10-16-19 - Jaipur - Bollywood
/Day 122. Kyle & Leanne joint blog.
We leave Delhi for Jaipur fully knowing most of the day will be sitting on the bus. Thank goodness the bus is comfortable and the roads are decent. We experience our fair share of cows in the road - now old hat to us and the mandatory handicraft store bathroom break. We all settle in for the ride, expecting a pretty chill day.
Hmmm…expect the unexpected.
At one point, a man appears in the middle of the three lane highway frantically waving a wooden stick at the bus. The stick looks like something he picked up on the side of the road. From Leanne’s vantage point, it looks to her like a urgent call for help from a distressed driver. Our bus driver pulls over and gets out of the bus with the bus assistant. We don’t have a guide for the drive between cities so we are left to wonder what is happening. Kyle gets up and looks out the back of the bus window to an incredible scene.
There is a police car on the side of the road with their lights and about five cars pulled over. It turns out the crazed guy with the wooden stick is a police officer who is arbitrarily trying to waive vehicles over to the side where his partner is running around writing tickets and collecting wads of cash.
The police officer walks boldly onto the three lane highway in front of the oncoming traffic and points his stick at a white car, stands directly in his lane and vigorously shakes the stick to the side. The white car slows down and makes like he’s pulling over before apparently deciding he’s had enough of this crazy officer’s shenanigan’s and guns his engine and drives right at the police officer causing the police office to dive sideways and swipe at the car with his stick. The white car floors it and takes off into traffic like a bat out of hell. Apparently the driver needs more than a tree branch wagging policeman jumping up and down in the road to take it seriously.

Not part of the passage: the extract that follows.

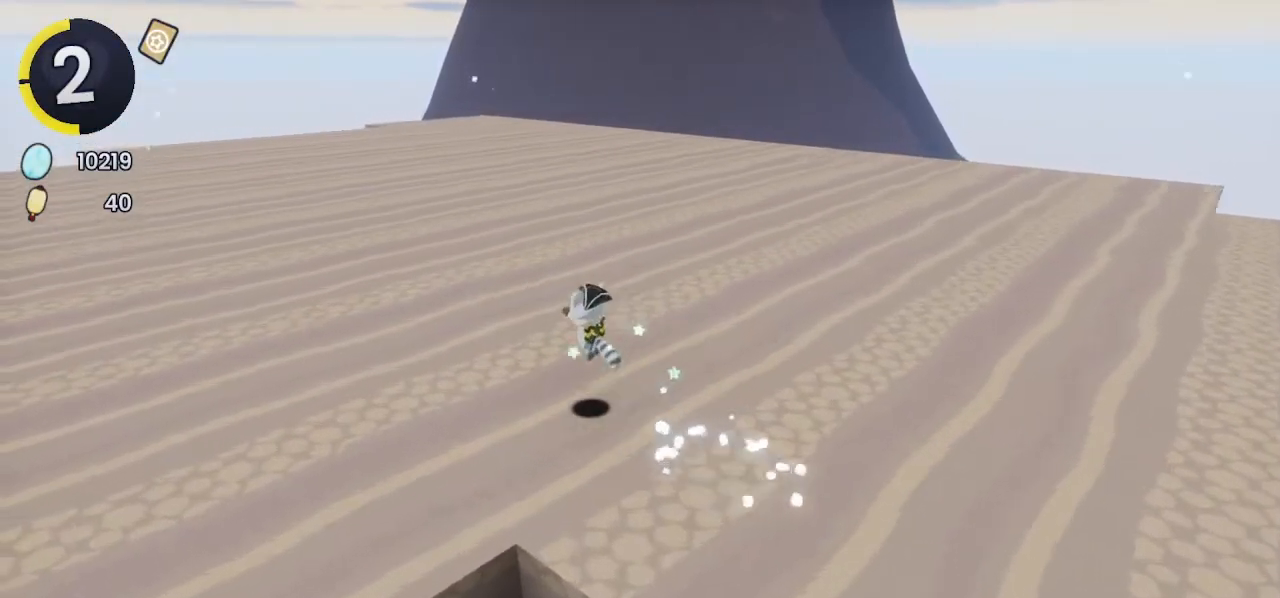
{"buttons": ["DPAD_UP", "DPAD_LEFT"], "left_stick": "center", "right_stick": "center", "events": [[233, "CROSS", "down"], [300, "CROSS", "up"]]}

Undeterred, the police officer strolls back onto the highway and starts the process all over again this time picking a big but slow bus which he successfully diverts to the pool of cars to await the extortion demand. Our driver has been back in the chaos for over twenty minutes when the bus assistant comes running back to the bus and gets a pouch stored in an upper cabinet and runs back. Hmmm…doesn’t take a rocket scientist to guess what’s in there.
This goes on for a half hour with some drivers successfully managing to successfully dart, zig and zag their way past the police officer while others are not so lucky. Finally our driver and bus assistant get back in the car. “Speeding ticket,” he smiles ressuredly and resumes his drive as if this was an everyday occurrence and he was just getting a cup of coffee. Man, we couldn’t have scripted anything close to as good as that.
Kyle comments that he thought he’d have nothing to write about for the blog with us being the bus all day long.
We arrive at the hotel in the late afternoon to meet the office representative for the tour company. He helps arrange for us to see a Bollywood action film called WAR. The Indian film industry puts out 2,000 films a year but somehow we manage to hit one of the top grossing films ever at one of the best places to watch a movie. According to CNN travel, the Raj Mandir is ranked as the third most enjoyable movie theatre in the world (behind an outdoor theatre in Athens, Greece and one in Texas). It is a stunning Art Deco theatre with only one screen; a relative rarity in the world of mega multiplexes. We sit in the balcony section for $7 ticket each (there were $3 seats too!) and pay a whopping $11 for everyone’s drinks, snacks and popcorn. $11 for 7 people. We are definitely liking this!
The movie is in Hindu with no subtitles, but it turns out that there are a couple key English words and phrases intermixed with the Hindu such that we can actually pick most of the plot line. In addition, it’s a super-fast paced, action packed movie such that subtitles are not necessary to explain people getting shot and things getting blown up. Apparently the two stars are the Indian-versions of Brad Pitt and Matthew McConaughey in their primes because every time one of the leads appeared on screen, the entire audience absolutely erupts in an ear-splitting chorus of hooting and hollering and oohing and aahing.
The movie plot is around two military agents who are out to find bad guys looking to blow up Earth. About halfway through, the two male leads break out in a song and dance musical number that gets the crowd screaming in an even bigger frenzy than the shootem, blow up scenes. The singing and dancing has absolutely nothing to do with the movie but we realize now that to make it big in Bollywood, dancing skills of lead actors are a must-have along with a six pack stomach.
We are supposed to leave at the intermission (what a great idea by the way - a built in bathroom break) to go to an Indian restaurant for dinner but Kyle adamantly insists he is not going anywhere until the movie is over and he finds out the ending even if it means skipping dinner. Kyle convinces the crew to stay for the rest of the movie and everyone is glad he did (except for a couple of the kids who feel fast asleep for the second half of the move). It did go almost three hours but Kyle absolutely loved the movie. What an enlightening cultural experience for us all to bear witness — India loves their movies and we now understand exactly why.
We go back the hotel and manage to wrangle some late night food out of the hotel restaurant so we end up getting to see the entire movie without going hungry.